▸ Passage provided

With that in mind, Madame D's couldn't have got off to a worse start. Initial delight that they were able to fit the two of us in on a busy Wednesday night turned to despair after we saw where we'd be sitting - in the middle of a desperately overcrowded row of tables so close together that someone deciding they needed the toilet necessitated the whole table being pushed out into the middle of the room. I'm sure the extra £50 from a two-header made all the difference to that evening's profits, but is it really worth winding your guests up so much to achieve it?


Anyway, rant over - for now. I mention this only because the food at Madame D's is so good that it deserves a nicer environment in which to enjoy it. A much nicer environment. Naga chilli beef puffs weren't anywhere near as hot as the involvement of the fearsome naga would suggest, just full of meaty beefy flavour and surrounded by nice soft pastry.


Prawn crackers - presented in what I hope is an ironic plastic bag and not just picked up from the local cash'n'carry - came with an interesting Newari-pickle coleslaw (not as good as the Darjeeling Express Newari pickle, but not bad) and a genuinely lovely szechuan pepper sauce studded with pickled prawns, which impressed with a complex set of flavours and a good hit of chilli offset with cooling tomato. I'm not entirely sure why this snack, more often than not offered for free in Thai restaurants, cost £8.50, though. Maybe they were very expensive prawns.


Hakka chilli paneer was another rich and satisfying set of flavours and textures, fresh vegetables and fearsomely hot chillies, studded with bouncy, salty cubes of cheese. It's abundently clear that the guys behind Madame D's (just as they proved at Gunpowder) are experts in constructing and presenting lively, characterful small plates Indian cooking. It's just a shame it has to be enjoyed while attempting to tune out the conversations of three different sets of diners within easy earshot.


The one large dish we ordered was this masala lamb noodles, served in a tiffin tin, and topped with a fried egg. Sort of an Indian-spiced spaghetti Bolognese (I'm sure they'll hate me saying), it was, like all the food that had come before, confident and inventive, rather unlike anything I'd seen before in London (other than the odd set of flavours at Darjeeling Express), and endearingly quirky.


Unfortunately despite the food - and the supremely attentive service, it has to be said - being so good, all everything else about Madame D's made us want to do was to wolf it all down as quickly as possible and get the hell out of there. Still, at quieter times, and perhaps if you managed to snag a table whose proximity to fellow diners was somewhat less than intimate, there's the potential for a really bloody lovely time to be had. So perhaps it's best, for the sake of my blood pressure, I just focus on the positives. Like those naga beef puffs, or the hakka chilli paneer. Lovely, calming, quiet, hakka chilli paneer.

▸ Record set
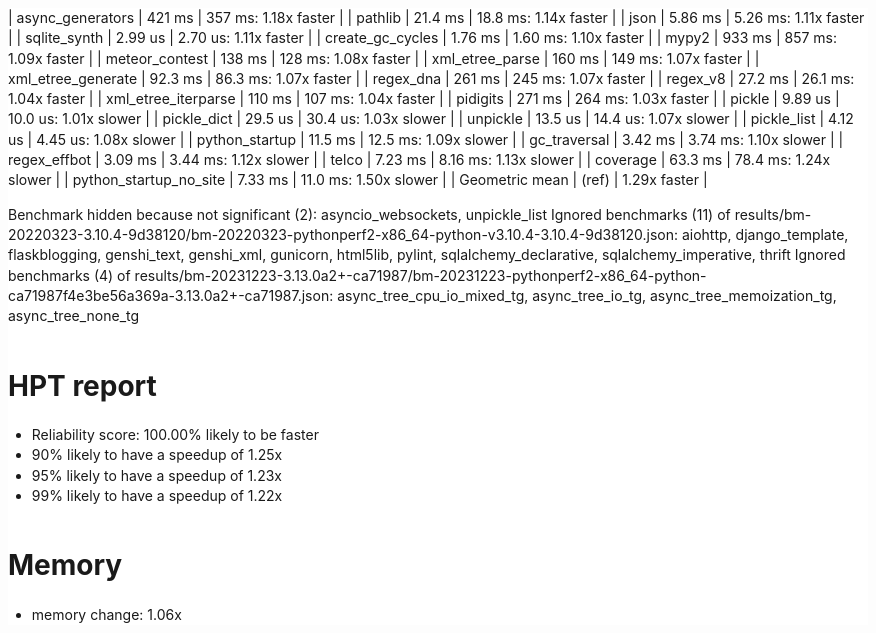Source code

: | async_generators         | 421 ms                                                       | 357 ms: 1.18x faster                                                         |
| pathlib                  | 21.4 ms                                                      | 18.8 ms: 1.14x faster                                                        |
| json                     | 5.86 ms                                                      | 5.26 ms: 1.11x faster                                                        |
| sqlite_synth             | 2.99 us                                                      | 2.70 us: 1.11x faster                                                        |
| create_gc_cycles         | 1.76 ms                                                      | 1.60 ms: 1.10x faster                                                        |
| mypy2                    | 933 ms                                                       | 857 ms: 1.09x faster                                                         |
| meteor_contest           | 138 ms                                                       | 128 ms: 1.08x faster                                                         |
| xml_etree_parse          | 160 ms                                                       | 149 ms: 1.07x faster                                                         |
| xml_etree_generate       | 92.3 ms                                                      | 86.3 ms: 1.07x faster                                                        |
| regex_dna                | 261 ms                                                       | 245 ms: 1.07x faster                                                         |
| regex_v8                 | 27.2 ms                                                      | 26.1 ms: 1.04x faster                                                        |
| xml_etree_iterparse      | 110 ms                                                       | 107 ms: 1.04x faster                                                         |
| pidigits                 | 271 ms                                                       | 264 ms: 1.03x faster                                                         |
| pickle                   | 9.89 us                                                      | 10.0 us: 1.01x slower                                                        |
| pickle_dict              | 29.5 us                                                      | 30.4 us: 1.03x slower                                                        |
| unpickle                 | 13.5 us                                                      | 14.4 us: 1.07x slower                                                        |
| pickle_list              | 4.12 us                                                      | 4.45 us: 1.08x slower                                                        |
| python_startup           | 11.5 ms                                                      | 12.5 ms: 1.09x slower                                                        |
| gc_traversal             | 3.42 ms                                                      | 3.74 ms: 1.10x slower                                                        |
| regex_effbot             | 3.09 ms                                                      | 3.44 ms: 1.12x slower                                                        |
| telco                    | 7.23 ms                                                      | 8.16 ms: 1.13x slower                                                        |
| coverage                 | 63.3 ms                                                      | 78.4 ms: 1.24x slower                                                        |
| python_startup_no_site   | 7.33 ms                                                      | 11.0 ms: 1.50x slower                                                        |
| Geometric mean           | (ref)                                                        | 1.29x faster                                                                 |

Benchmark hidden because not significant (2): asyncio_websockets, unpickle_list
Ignored benchmarks (11) of results/bm-20220323-3.10.4-9d38120/bm-20220323-pythonperf2-x86_64-python-v3.10.4-3.10.4-9d38120.json: aiohttp, django_template, flaskblogging, genshi_text, genshi_xml, gunicorn, html5lib, pylint, sqlalchemy_declarative, sqlalchemy_imperative, thrift
Ignored benchmarks (4) of results/bm-20231223-3.13.0a2+-ca71987/bm-20231223-pythonperf2-x86_64-python-ca71987f4e3be56a369a-3.13.0a2+-ca71987.json: async_tree_cpu_io_mixed_tg, async_tree_io_tg, async_tree_memoization_tg, async_tree_none_tg


# HPT report

- Reliability score: 100.00% likely to be faster
- 90% likely to have a speedup of 1.25x
- 95% likely to have a speedup of 1.23x
- 99% likely to have a speedup of 1.22x


# Memory

- memory change: 1.06x
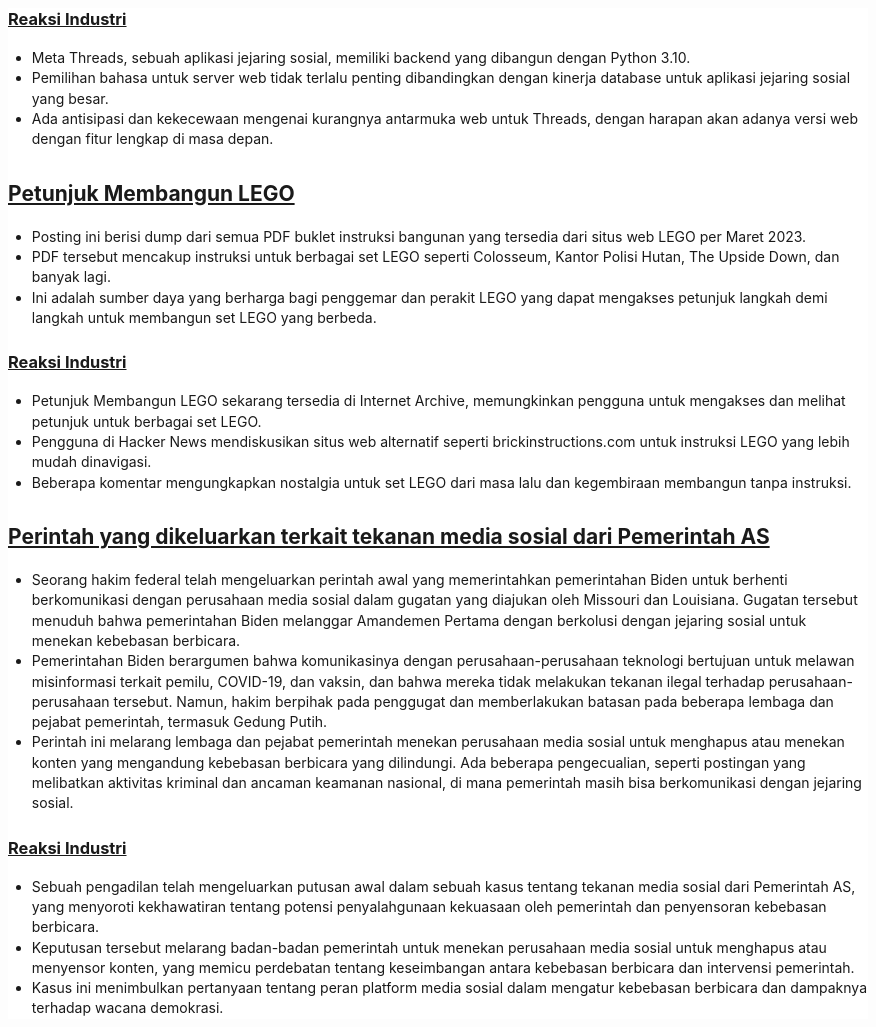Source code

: ### [Reaksi Industri](http://news.ycombinator.com/item?id=36612835)

- Meta Threads, sebuah aplikasi jejaring sosial, memiliki backend yang dibangun dengan Python 3.10.
- Pemilihan bahasa untuk server web tidak terlalu penting dibandingkan dengan kinerja database untuk aplikasi jejaring sosial yang besar.
- Ada antisipasi dan kekecewaan mengenai kurangnya antarmuka web untuk Threads, dengan harapan akan adanya versi web dengan fitur lengkap di masa depan.

## [Petunjuk Membangun LEGO](https://archive.org/details/lego-set-instructions)

- Posting ini berisi dump dari semua PDF buklet instruksi bangunan yang tersedia dari situs web LEGO per Maret 2023.
- PDF tersebut mencakup instruksi untuk berbagai set LEGO seperti Colosseum, Kantor Polisi Hutan, The Upside Down, dan banyak lagi.
- Ini adalah sumber daya yang berharga bagi penggemar dan perakit LEGO yang dapat mengakses petunjuk langkah demi langkah untuk membangun set LEGO yang berbeda.

### [Reaksi Industri](http://news.ycombinator.com/item?id=36616398)

- Petunjuk Membangun LEGO sekarang tersedia di Internet Archive, memungkinkan pengguna untuk mengakses dan melihat petunjuk untuk berbagai set LEGO.
- Pengguna di Hacker News mendiskusikan situs web alternatif seperti brickinstructions.com untuk instruksi LEGO yang lebih mudah dinavigasi.
- Beberapa komentar mengungkapkan nostalgia untuk set LEGO dari masa lalu dan kegembiraan membangun tanpa instruksi.

## [Perintah yang dikeluarkan terkait tekanan media sosial dari Pemerintah AS](https://arstechnica.com/tech-policy/2023/07/judge-rules-white-house-pressured-social-networks-to-suppress-free-speech/)

- Seorang hakim federal telah mengeluarkan perintah awal yang memerintahkan pemerintahan Biden untuk berhenti berkomunikasi dengan perusahaan media sosial dalam gugatan yang diajukan oleh Missouri dan Louisiana. Gugatan tersebut menuduh bahwa pemerintahan Biden melanggar Amandemen Pertama dengan berkolusi dengan jejaring sosial untuk menekan kebebasan berbicara.
- Pemerintahan Biden berargumen bahwa komunikasinya dengan perusahaan-perusahaan teknologi bertujuan untuk melawan misinformasi terkait pemilu, COVID-19, dan vaksin, dan bahwa mereka tidak melakukan tekanan ilegal terhadap perusahaan-perusahaan tersebut. Namun, hakim berpihak pada penggugat dan memberlakukan batasan pada beberapa lembaga dan pejabat pemerintah, termasuk Gedung Putih.
- Perintah ini melarang lembaga dan pejabat pemerintah menekan perusahaan media sosial untuk menghapus atau menekan konten yang mengandung kebebasan berbicara yang dilindungi. Ada beberapa pengecualian, seperti postingan yang melibatkan aktivitas kriminal dan ancaman keamanan nasional, di mana pemerintah masih bisa berkomunikasi dengan jejaring sosial.

### [Reaksi Industri](http://news.ycombinator.com/item?id=36614678)

- Sebuah pengadilan telah mengeluarkan putusan awal dalam sebuah kasus tentang tekanan media sosial dari Pemerintah AS, yang menyoroti kekhawatiran tentang potensi penyalahgunaan kekuasaan oleh pemerintah dan penyensoran kebebasan berbicara.
- Keputusan tersebut melarang badan-badan pemerintah untuk menekan perusahaan media sosial untuk menghapus atau menyensor konten, yang memicu perdebatan tentang keseimbangan antara kebebasan berbicara dan intervensi pemerintah.
- Kasus ini menimbulkan pertanyaan tentang peran platform media sosial dalam mengatur kebebasan berbicara dan dampaknya terhadap wacana demokrasi.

▸ Required action
Can you repeat the Madame D's review word for word, starting at "Anyway, rant over" and ending after "nice soft pastry."? The entries aren't needed here.

▸ Exercise answer
Anyway, rant over - for now. I mention this only because the food at Madame D's is so good that it deserves a nicer environment in which to enjoy it. A much nicer environment. Naga chilli beef puffs weren't anywhere near as hot as the involvement of the fearsome naga would suggest, just full of meaty beefy flavour and surrounded by nice soft pastry.